Schiuma bianca nel fiume, scoperto scarico abusivo di un caseificio

Moiano. I Nuclei Carabinieri Forestale di Airola e Sant’Agata dei Goti, congiuntamente al NIPAAF di Benevento, hanno posto sotto sequestro penale lo scarico di un impianto di lavorazione casearia nel territorio comunale di Moiano. Due persone, entrambe in qualità di legali rappresentanti della ditta, sono state denunciate all’Autorità Giudiziaria per presunte violazioni in materia ambientale.

L’intervento è scattato in piena notte, intorno alle ore 01:30, ma rappresenta l’esito di una complessa e articolata attività investigativa avviata nei giorni precedenti, in seguito alla comparsa di una sospetta schiuma bianca nelle acque del torrente Isclero. I militari hanno messo in campo un monitoraggio mirato, con il supporto di specialisti nel pilotaggio di droni per l’osservazione aerea e di squadre operative dislocate in diversi punti del corso d’acqua.

Le attività di controllo, svolte in differenti fasce orarie, hanno consentito di documentare la ricorrenza del fenomeno e di seguirne la dinamica, nonostante le difficoltà legate all’individuazione del momento esatto dell’attivazione dello sversamento illecito. Dall’analisi dei dati raccolti è emersa l’ipotesi, poi riscontrata sul campo, che la condotta illecita venisse attivata prevalentemente nelle ore serali e notturne.

Il mirato intervento dei Carabinieri Forestali, con l’ausilio del personale ARPAC, ha permesso di accertare un’evidente alterazione del corpo idrico del fiume Isclero, caratterizzata dalla presenza di una densa schiuma superficiale, da una marcata colorazione biancastra delle acque e da forti esalazioni riconducibili a reflui di lavorazione casearia, in particolare siero di latte e residui organici.

Seguendo la scia dell’inquinamento, i militari sono riusciti a risalire alla condotta e alla sua origine, individuata in un caseificio situato nelle immediate vicinanze. È stata così accertata la presenza di uno scarico abusivo di reflui industriali non trattati che defluivano direttamente nel fiume Isclero.

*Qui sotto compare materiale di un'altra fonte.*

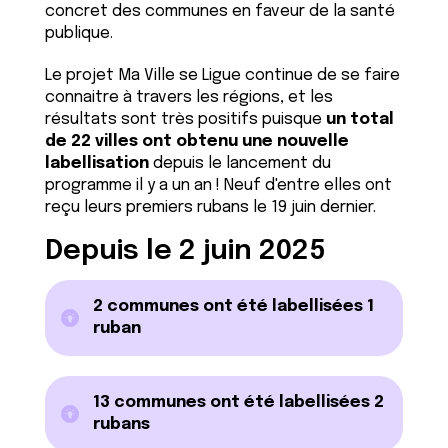
concret des communes en faveur de la santé
publique.
Le projet Ma Ville se Ligue continue de se faire
connaitre à travers les régions, et les
résultats sont très positifs puisque
un total
de 22 villes ont obtenu une nouvelle
labellisation
depuis le lancement du
programme il y a un an ! Neuf d'entre elles ont
reçu leurs premiers rubans le 19 juin dernier.
Depuis le 2 juin 2025
2 communes ont été labellisées 1
ruban
13 communes ont été labellisées 2
rubans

ARPAC ha proceduto al prelievo di campioni sia dal refluo in uscita dalla condotta sia dalle acque del fiume, a monte e a valle del punto di sversamento. I campioni, debitamente sigillati, sono stati affidati ai laboratori dell’Agenzia per le analisi di rito, che consentiranno di definire con precisione la concentrazione degli inquinanti presenti.

Alla luce di quanto accertato, è scattata la contestazione delle ipotesi di reato a carico dei due legali rappresentanti della ditta casearia e il sequestro del bocchettone di uscita dei silos di stoccaggio del siero del latte derivante dalla linea produttiva. Il provvedimento, successivamente convalidato, è stato adottato per impedire la prosecuzione dell’attività illecita e per tutelare la salute pubblica e l’integrità ambientale del fiume Isclero.

Gli indagati sono da ritenersi presunti innocenti fino a eventuale sentenza definitiva.